“Demi masa, sungguh kita tersesat, membiaskan yang
haram. Karena kita manusia.
Demi masa, sungguh kita terhisap ke dalam lubang
hitam. Karena kita manusia.
Pada saatnya nanti, tak bisa bersembunyi. Kita pun
menyesali, kita merugi.
Pada siapa mohon perlindungan?
Debu-debu Beterbangan.”
Dimuat
dalam album Cinta Melulu yang rilis tahun 2007, lagu Debu-debu Beterbangan
milik Efek Rumah Kaca ini seolah menjadi perlawanan dari karya musik yang
sedang ngetren kala itu (refuse to forget, tahun 2007 merupakan puncak kejayaan
lagu-lagu tentang cinta). Salah satunya dengan lagu Debu-debu Beterbangan, yang
dibawakan dengan suara Cholil yang lirih. Didukung oleh warna musik yang cukup
suram, lagu ini sukses membawa pendengar pada situasi yang memaksa mereka untuk
melakukan refleksi.
Perhatikan
saja kata tersesat, membiaskan, terhisap, hingga ‘tak bisa bersembunyi’,
pemilihan diksi ‘Karena kita manusia’ pun mendorong pendengar untuk melihat
kembali ke dalam dirinya. Seolah-olah Efek Rumah Kaca mengajak siapapun untuk
membuang rasa pongah, dan menyadari kalau kita, sebenarnya tidak lebih dari
sekedar manusia
Saya
bukan pemain musik yang tahu cara menciptakan musik. Saya hanya penikmat yang
(cukup) tahu mana musik yang luar biasa dan patut dibinasakan. Lagu Debu-debu
Beterbangan ini, patut dibinasakan. Terutama kalau para pendengar tidak dapat
menerima pesan tersirat di dalamnya. Apa kamu orang dengan pikiran yang cukup
terbuka? Kalau iya, sadar nggak sih kalau lagu ini diambil dari surat Al-Asr?
“(1) Demi Masa
(2) Sungguh, manusia berada dalam kerugian
(3) Kecuali orang-orang yang beriman dan mengerjakan
kebajikan serta saling menasihati ntuk kebenaran dan saling menasihati untuk
kesabaran”
Well,
saya sendiri nggak tahu apa benar pesan ini yang ingin disampaikan oleh Mas
Cholil dkk. Tapi sebagai salah satu pendengar, saya menangkap lagu ini
menyiratkan pesan dari Quran surat ke 101 ini.
Saya
pernah datang di beberapa konsernya yang super duper jarang diadakan. Waktu
membawakan lagu Debu-debu Beterbangan, seolah-olah Cholil dkk punya panggung
dakwahnya sendiri. Bersenjatakan gitar dan suara yang terdengar menyayat, lagu
ini melesat masuk, lalu saling jalin menjalin dengan berbagai saraf di kepala.
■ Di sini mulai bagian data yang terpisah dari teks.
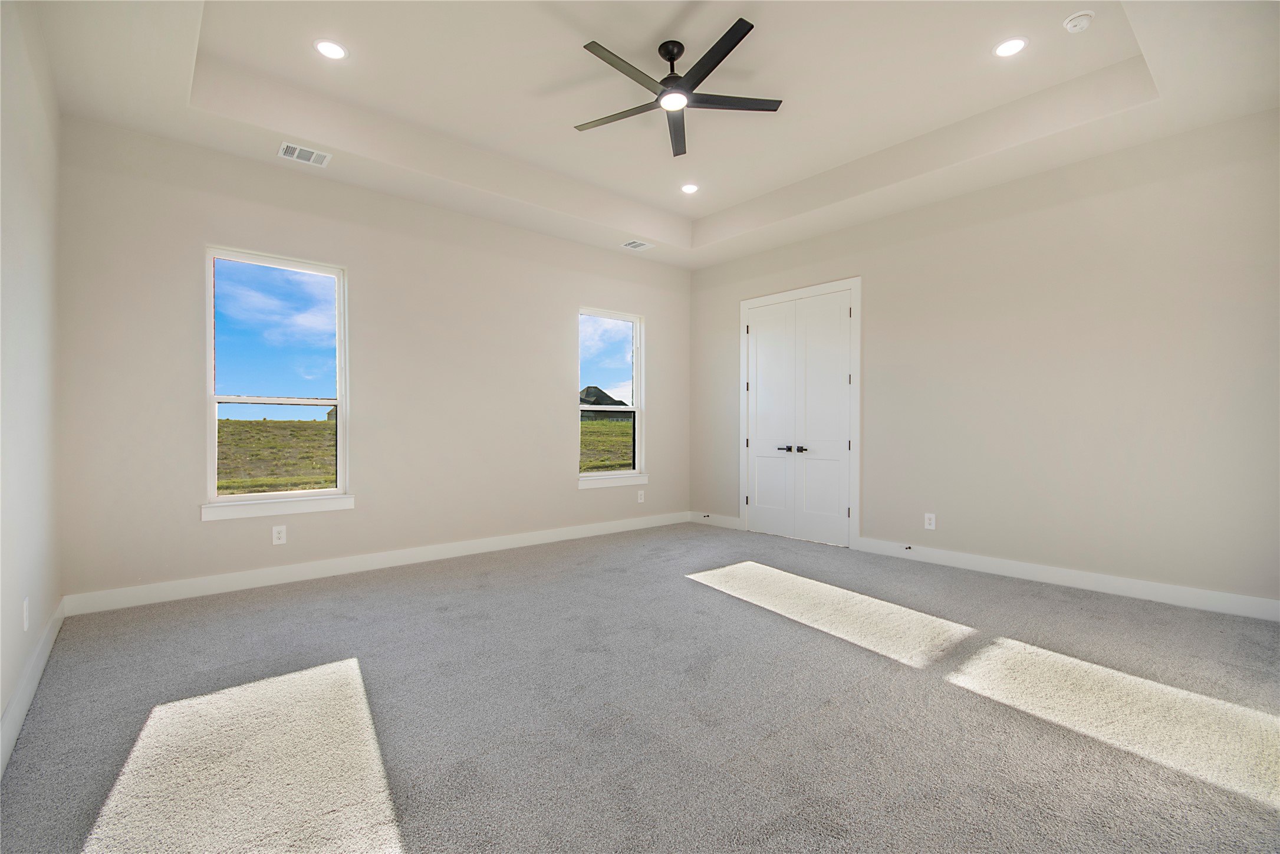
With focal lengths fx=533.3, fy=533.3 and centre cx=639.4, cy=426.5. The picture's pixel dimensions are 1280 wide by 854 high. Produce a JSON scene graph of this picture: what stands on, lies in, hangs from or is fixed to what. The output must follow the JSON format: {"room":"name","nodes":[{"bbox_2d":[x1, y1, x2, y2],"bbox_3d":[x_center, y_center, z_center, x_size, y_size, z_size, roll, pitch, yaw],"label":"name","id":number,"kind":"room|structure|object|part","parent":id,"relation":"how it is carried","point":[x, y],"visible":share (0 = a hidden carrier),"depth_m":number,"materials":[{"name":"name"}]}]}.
{"room":"bedroom","nodes":[
{"label":"bedroom","id":0,"kind":"room"},
{"bbox_2d":[0,0,61,768],"bbox_3d":[-1.799,-0.484,1.194,0.170,3.292,5.174,0,0,-41],"label":"left wall","id":1,"kind":"structure","parent":0,"point":[1,708],"depth_m":2.31,"materials":[{"name":"white paint"}]},
{"bbox_2d":[21,596,30,630],"bbox_3d":[-2.539,0.773,2.209,0.009,0.123,0.077,0,0,-41],"label":"wall socket","id":2,"kind":"object","parent":1,"relation":"attached to","point":[26,623],"visible":0.98,"depth_m":2.19,"materials":[{"name":"white plastic"}]},
{"bbox_2d":[0,599,65,779],"bbox_3d":[-1.717,1.087,1.275,0.016,0.128,5.164,0,0,-41],"label":"baseboard","id":3,"kind":"structure","parent":1,"relation":"attached to","point":[23,708],"depth_m":2.16,"materials":[{"name":"white paint"}]},
{"bbox_2d":[56,117,693,604],"bbox_3d":[-1.458,-0.523,4.996,5.482,3.333,0.165,0,0,-41],"label":"back wall","id":4,"kind":"structure","parent":0,"point":[349,262],"depth_m":4.20,"materials":[{"name":"paint"}]},
{"bbox_2d":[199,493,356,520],"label":"window sill","id":5,"kind":"structure","parent":4,"relation":"attached to","point":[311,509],"depth_m":3.83,"materials":[{"name":"white paint"}]},
{"bbox_2d":[203,245,352,517],"bbox_3d":[-2.678,-0.339,3.983,0.909,1.819,0.117,0,0,-41],"label":"window","id":6,"kind":"structure","parent":4,"relation":"in","point":[231,399],"depth_m":3.96,"materials":[{"name":"glass"}]},
{"bbox_2d":[271,524,287,544],"bbox_3d":[-2.631,0.788,3.893,0.080,0.132,0.009,0,0,-41],"label":"wall socket","id":7,"kind":"object","parent":4,"relation":"attached to","point":[274,533],"visible":0.99,"depth_m":3.89,"materials":[{"name":"white plastic"}]},
{"bbox_2d":[63,509,688,616],"bbox_3d":[-1.394,1.076,4.912,5.271,0.124,0.016,0,0,-41],"label":"baseboard","id":8,"kind":"structure","parent":4,"relation":"attached to","point":[231,583],"depth_m":4.04,"materials":[{"name":"white paint"}]},
{"bbox_2d":[577,307,646,486],"bbox_3d":[-0.347,-0.333,5.836,0.909,1.823,0.112,0,0,-41],"label":"window","id":9,"kind":"structure","parent":4,"relation":"in","point":[619,337],"depth_m":5.95,"materials":[{"name":"clear glass"}]},
{"bbox_2d":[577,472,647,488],"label":"window sill","id":10,"kind":"structure","parent":4,"relation":"attached to","point":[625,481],"depth_m":5.72,"materials":[{"name":"white paint"}]},
{"bbox_2d":[636,488,645,502],"bbox_3d":[0.012,0.780,6.003,0.086,0.138,0.011,0,0,-41],"label":"wall socket","id":11,"kind":"object","parent":4,"relation":"attached to","point":[640,493],"visible":1,"depth_m":6.00,"materials":[{"name":"white plastic"}]},
{"bbox_2d":[0,520,1279,853],"bbox_3d":[0.481,1.199,2.709,5.487,0.127,6.005,0,0,-41],"label":"carpet floor","id":12,"kind":"structure","parent":0,"point":[487,591],"depth_m":2.12,"materials":[{"name":"grey carpet"}]},
{"bbox_2d":[28,0,1279,269],"bbox_3d":[0.254,-2.157,3.168,5.509,0.363,5.589,0,0,-41],"label":"ceiling","id":13,"kind":"structure","parent":0,"point":[176,118],"depth_m":3.41,"materials":[{"name":"white paint"}]},
{"bbox_2d":[277,141,330,166],"bbox_3d":[-2.338,-1.893,3.713,0.302,0.012,0.212,0,0,-41],"label":"air vent","id":14,"kind":"object","parent":13,"relation":"in","point":[314,155],"visible":0.99,"depth_m":3.71,"materials":[{"name":"white metal"}]},
{"bbox_2d":[313,38,347,59],"bbox_3d":[-1.801,-2.195,3.111,0.180,0.009,0.180,0,0,-41],"label":"recessed light","id":15,"kind":"object","parent":13,"relation":"in","point":[324,48],"visible":0.99,"depth_m":3.10,"materials":[{"name":"white plastic"}]},
{"bbox_2d":[621,238,653,249],"bbox_3d":[-0.033,-1.880,5.508,0.296,0.010,0.223,0,0,-41],"label":"air vent","id":16,"kind":"object","parent":13,"relation":"in","point":[629,244],"visible":1,"depth_m":5.50,"materials":[{"name":"white metal"}]},
{"bbox_2d":[573,24,784,157],"bbox_3d":[0.182,-2.076,3.174,1.267,0.373,1.263,0,0,-41],"label":"ceiling fan","id":17,"kind":"object","parent":13,"relation":"hanging from","point":[710,71],"visible":0.98,"depth_m":3.14,"materials":[{"name":"black metal"}]},
{"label":"blade","id":18,"kind":"part","parent":17,"relation":"part of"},
{"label":"blade","id":19,"kind":"part","parent":17,"relation":"part of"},
{"bbox_3d":[0.202,-2.151,3.226,0.192,0.308,0.197,0,0,-41],"label":"downrod","id":20,"kind":"part","parent":17,"relation":"part of","materials":[{"name":"black metal"}]},
{"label":"blade","id":21,"kind":"part","parent":17,"relation":"part of","materials":[{"name":"wood"}]},
{"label":"blade","id":22,"kind":"part","parent":17,"relation":"part of","materials":[{"name":"black wood"}]},
{"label":"blade","id":23,"kind":"part","parent":17,"relation":"part of","materials":[{"name":"wood"}]},
{"bbox_2d":[680,182,699,193],"bbox_3d":[0.458,-2.198,4.928,0.177,0.010,0.177,0,0,-41],"label":"recessed light","id":24,"kind":"object","parent":13,"relation":"in","point":[690,187],"visible":0.98,"depth_m":4.92,"materials":[{"name":"white"}]},
{"bbox_2d":[993,36,1028,57],"bbox_3d":[2.138,-2.188,3.080,0.179,0.008,0.179,0,0,-41],"label":"recessed light","id":25,"kind":"object","parent":13,"relation":"in","point":[1008,46],"visible":0.99,"depth_m":3.07,"materials":[{"name":"white plastic"}]},
{"bbox_2d":[1062,10,1094,32],"bbox_3d":[2.366,-2.179,2.881,0.135,0.046,0.136,0,0,-41],"label":"smoke detector","id":26,"kind":"object","parent":13,"relation":"attached to","point":[1068,26],"visible":0.99,"depth_m":2.86,"materials":[{"name":"white plastic"}]},
{"bbox_2d":[690,107,1279,610],"bbox_3d":[2.396,-0.512,4.752,0.168,3.327,5.394,0,0,-41],"label":"right wall","id":27,"kind":"structure","parent":0,"point":[875,481],"depth_m":3.82,"materials":[{"name":"paint"}]},
{"bbox_2d":[688,511,742,528],"bbox_3d":[0.857,1.085,6.251,0.016,0.123,0.763,0,0,-41],"label":"baseboard","id":28,"kind":"structure","parent":27,"relation":"attached to","point":[722,519],"depth_m":6.21,"materials":[{"name":"white paint"}]},
{"bbox_2d":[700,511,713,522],"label":"door stop","id":29,"kind":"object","parent":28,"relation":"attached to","point":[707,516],"visible":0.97,"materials":[{"name":"black metal"}]},
{"bbox_2d":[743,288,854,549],"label":"double door","id":30,"kind":"structure","parent":27,"relation":"in","point":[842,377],"depth_m":5.47,"materials":[{"name":"white paint"}]},
{"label":"lever handle","id":31,"kind":"part","parent":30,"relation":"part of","materials":[{"name":"black metal"}]},
{"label":"lever handle","id":32,"kind":"part","parent":30,"relation":"part of","materials":[{"name":"black metal"}]},
{"bbox_2d":[738,277,861,551],"bbox_3d":[1.657,-0.137,5.587,0.172,2.566,1.457,0,0,-41],"label":"door frame","id":33,"kind":"structure","parent":27,"relation":"attached to","point":[858,282],"depth_m":5.18,"materials":[{"name":"white paint"}]},
{"bbox_2d":[923,511,936,529],"bbox_3d":[2.444,0.795,4.497,0.009,0.133,0.081,0,0,-41],"label":"wall socket","id":34,"kind":"object","parent":27,"relation":"attached to","point":[933,521],"visible":0.99,"depth_m":4.49,"materials":[{"name":"white plastic"}]},
{"bbox_2d":[856,536,1279,621],"bbox_3d":[3.060,1.085,3.883,0.016,0.124,2.988,0,0,-41],"label":"baseboard","id":35,"kind":"structure","parent":27,"relation":"attached to","point":[1091,578],"depth_m":3.73,"materials":[{"name":"white paint"}]},
{"bbox_2d":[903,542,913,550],"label":"door stop","id":36,"kind":"object","parent":35,"relation":"attached to","point":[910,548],"visible":0.98,"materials":[{"name":"black metal"}]},
{"label":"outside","id":37,"kind":"structure","parent":0,"visible":0},
{"bbox_2d":[215,416,335,493],"label":"grass field","id":38,"kind":"structure","parent":37,"point":[251,424],"materials":[{"name":"green plant"}]},
{"bbox_2d":[579,384,630,420],"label":"house","id":39,"kind":"structure","parent":37,"point":[592,387],"materials":[{"name":"grey"}]},
{"bbox_2d":[580,416,633,472],"label":"grass field","id":40,"kind":"structure","parent":37,"point":[629,427],"materials":[{"name":"green plant"}]}
]}

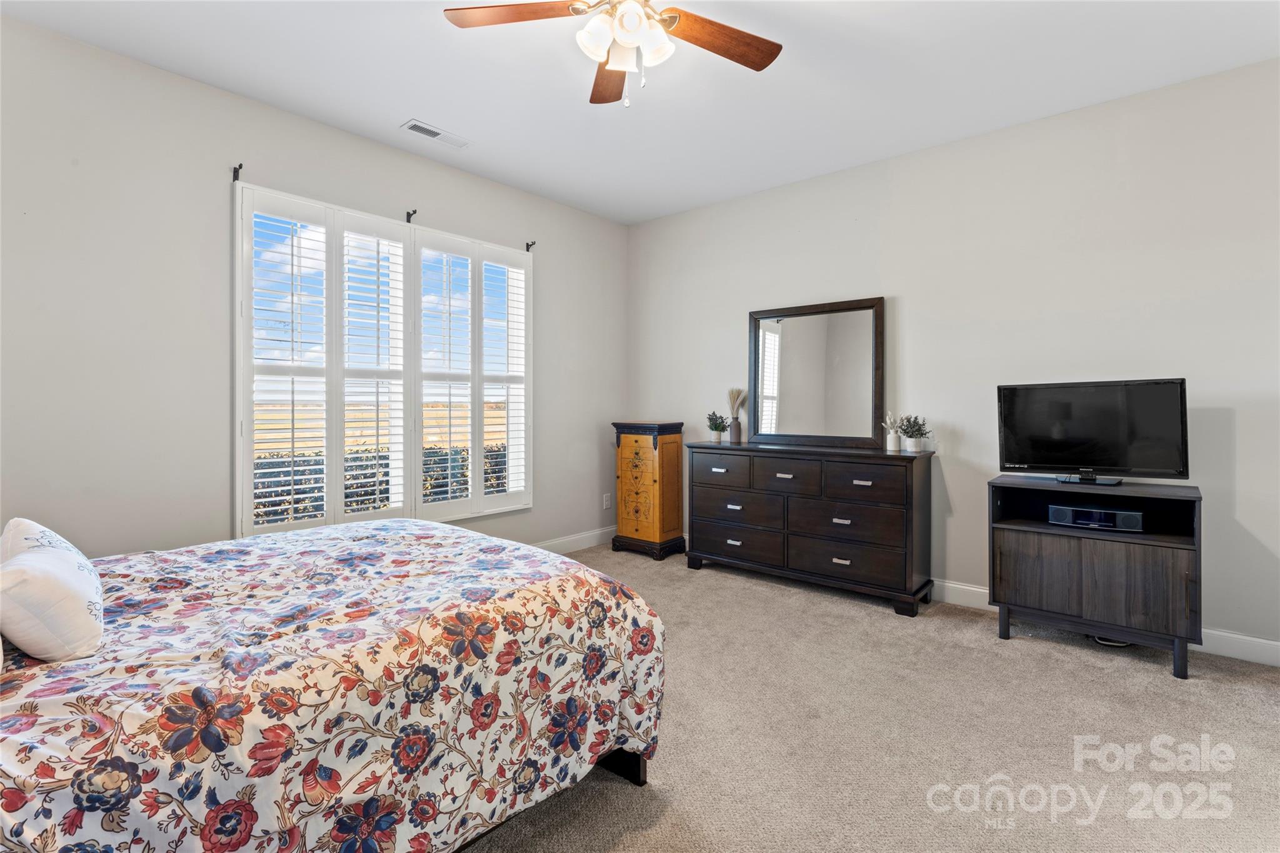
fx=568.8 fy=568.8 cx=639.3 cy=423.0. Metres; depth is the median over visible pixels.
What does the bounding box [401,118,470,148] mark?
ceiling vent
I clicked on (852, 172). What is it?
right wall
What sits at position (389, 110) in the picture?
ceiling
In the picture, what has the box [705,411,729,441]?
potted plant
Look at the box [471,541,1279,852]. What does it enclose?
carpet floor
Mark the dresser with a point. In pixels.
(735, 548)
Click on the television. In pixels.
(1125, 466)
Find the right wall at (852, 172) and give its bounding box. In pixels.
[628,57,1279,659]
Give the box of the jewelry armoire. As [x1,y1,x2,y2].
[610,420,685,560]
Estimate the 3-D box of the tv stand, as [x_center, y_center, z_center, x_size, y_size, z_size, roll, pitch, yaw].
[2.207,0.708,2.813,0.796,0.789,0.473,0,1,41]
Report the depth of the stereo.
2.76 m
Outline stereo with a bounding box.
[1047,503,1144,531]
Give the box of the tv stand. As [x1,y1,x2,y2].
[988,475,1204,679]
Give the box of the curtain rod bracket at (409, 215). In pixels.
[404,208,416,223]
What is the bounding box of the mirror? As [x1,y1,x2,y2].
[747,296,885,450]
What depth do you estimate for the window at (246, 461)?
3.54 m
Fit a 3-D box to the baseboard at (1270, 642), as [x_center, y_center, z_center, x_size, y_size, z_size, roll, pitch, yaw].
[1.903,1.035,3.443,4.476,0.116,0.016,0,1,41]
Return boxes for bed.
[0,516,667,852]
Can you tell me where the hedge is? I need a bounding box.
[252,440,507,521]
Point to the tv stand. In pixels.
(1048, 553)
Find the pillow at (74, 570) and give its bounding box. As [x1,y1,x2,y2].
[0,517,106,662]
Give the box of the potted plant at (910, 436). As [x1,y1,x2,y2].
[896,413,933,451]
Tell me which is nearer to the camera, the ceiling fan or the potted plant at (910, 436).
the ceiling fan
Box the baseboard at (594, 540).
[533,525,616,555]
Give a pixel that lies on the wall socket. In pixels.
(604, 500)
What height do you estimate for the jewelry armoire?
1.070 m
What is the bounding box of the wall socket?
[601,492,611,508]
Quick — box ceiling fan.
[443,0,783,108]
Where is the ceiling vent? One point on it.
(422, 127)
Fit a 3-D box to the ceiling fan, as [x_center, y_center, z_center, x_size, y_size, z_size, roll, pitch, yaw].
[-0.033,-1.365,1.921,1.209,0.575,1.204,0,1,41]
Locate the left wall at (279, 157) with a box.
[0,16,625,558]
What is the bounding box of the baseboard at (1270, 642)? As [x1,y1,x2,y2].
[928,579,1279,668]
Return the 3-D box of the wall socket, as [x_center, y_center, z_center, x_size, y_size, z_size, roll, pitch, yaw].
[-0.280,0.665,4.865,0.013,0.122,0.077,0,1,41]
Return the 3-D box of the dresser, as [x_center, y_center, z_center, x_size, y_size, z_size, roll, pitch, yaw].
[1.055,0.615,3.797,1.560,0.931,0.459,0,1,41]
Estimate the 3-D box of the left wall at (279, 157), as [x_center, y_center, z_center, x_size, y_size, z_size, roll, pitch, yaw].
[-1.694,-0.290,3.423,0.161,2.816,4.854,0,1,41]
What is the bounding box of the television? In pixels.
[996,377,1189,485]
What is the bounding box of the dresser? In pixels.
[685,438,934,616]
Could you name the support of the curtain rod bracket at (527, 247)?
attached to the left wall at (279, 157)
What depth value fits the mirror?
3.87 m
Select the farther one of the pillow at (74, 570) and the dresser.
the dresser
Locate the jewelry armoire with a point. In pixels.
(645, 441)
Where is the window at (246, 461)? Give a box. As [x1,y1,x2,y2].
[233,182,533,541]
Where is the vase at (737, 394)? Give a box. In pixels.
[726,387,746,443]
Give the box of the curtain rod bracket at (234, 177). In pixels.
[231,163,243,181]
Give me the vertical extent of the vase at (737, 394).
0.405 m
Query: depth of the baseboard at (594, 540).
4.61 m
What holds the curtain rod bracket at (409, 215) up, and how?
attached to the left wall at (279, 157)
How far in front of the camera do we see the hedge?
6.69 m
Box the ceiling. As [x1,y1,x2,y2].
[0,0,1279,224]
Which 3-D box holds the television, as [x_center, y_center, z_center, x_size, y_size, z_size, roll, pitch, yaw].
[2.237,0.044,2.851,0.770,0.504,0.244,0,1,41]
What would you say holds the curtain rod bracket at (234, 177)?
attached to the left wall at (279, 157)
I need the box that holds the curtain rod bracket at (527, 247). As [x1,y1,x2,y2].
[525,240,536,251]
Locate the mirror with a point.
(820, 369)

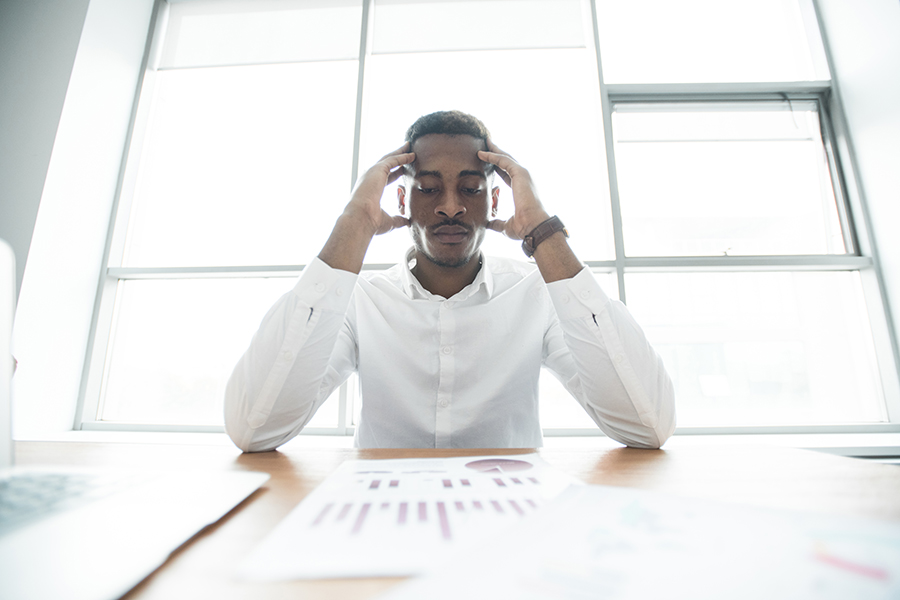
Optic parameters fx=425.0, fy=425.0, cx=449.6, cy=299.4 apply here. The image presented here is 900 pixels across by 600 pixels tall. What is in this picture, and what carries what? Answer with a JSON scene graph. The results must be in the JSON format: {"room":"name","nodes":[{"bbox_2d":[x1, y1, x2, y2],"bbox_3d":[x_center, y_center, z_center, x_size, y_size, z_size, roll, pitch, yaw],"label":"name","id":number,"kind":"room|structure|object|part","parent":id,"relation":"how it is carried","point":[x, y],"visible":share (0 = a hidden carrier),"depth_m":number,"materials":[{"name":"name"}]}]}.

Ia berkhutbah dengan lagu. Dalam waktu singkat Ia sanggup menggubah, mengganti,
memelintir pikiran siapapun untuk lebih tunduk pada alam, mengerjakan kebajikan
dan menghentikan sifat jahat. Efek Rumah Kaca tahu cara memanusiakan manusia
dan menciptakan perdamaian dalam keberagaman maupun keberagamaan.
Kayanya,
lagu ini juga ngajarin kalau kembali baik dan fitri nggak harus nunggu lebaran,
deh. Bcos we can do it all the time.
Selamat
menikmati Bulan Syawal!
Selamat menikmati masa-masa menjadi pribadi yang baru
dan kembali fitrah!
Selamat kembali berjuang untuk selalu istiqomah.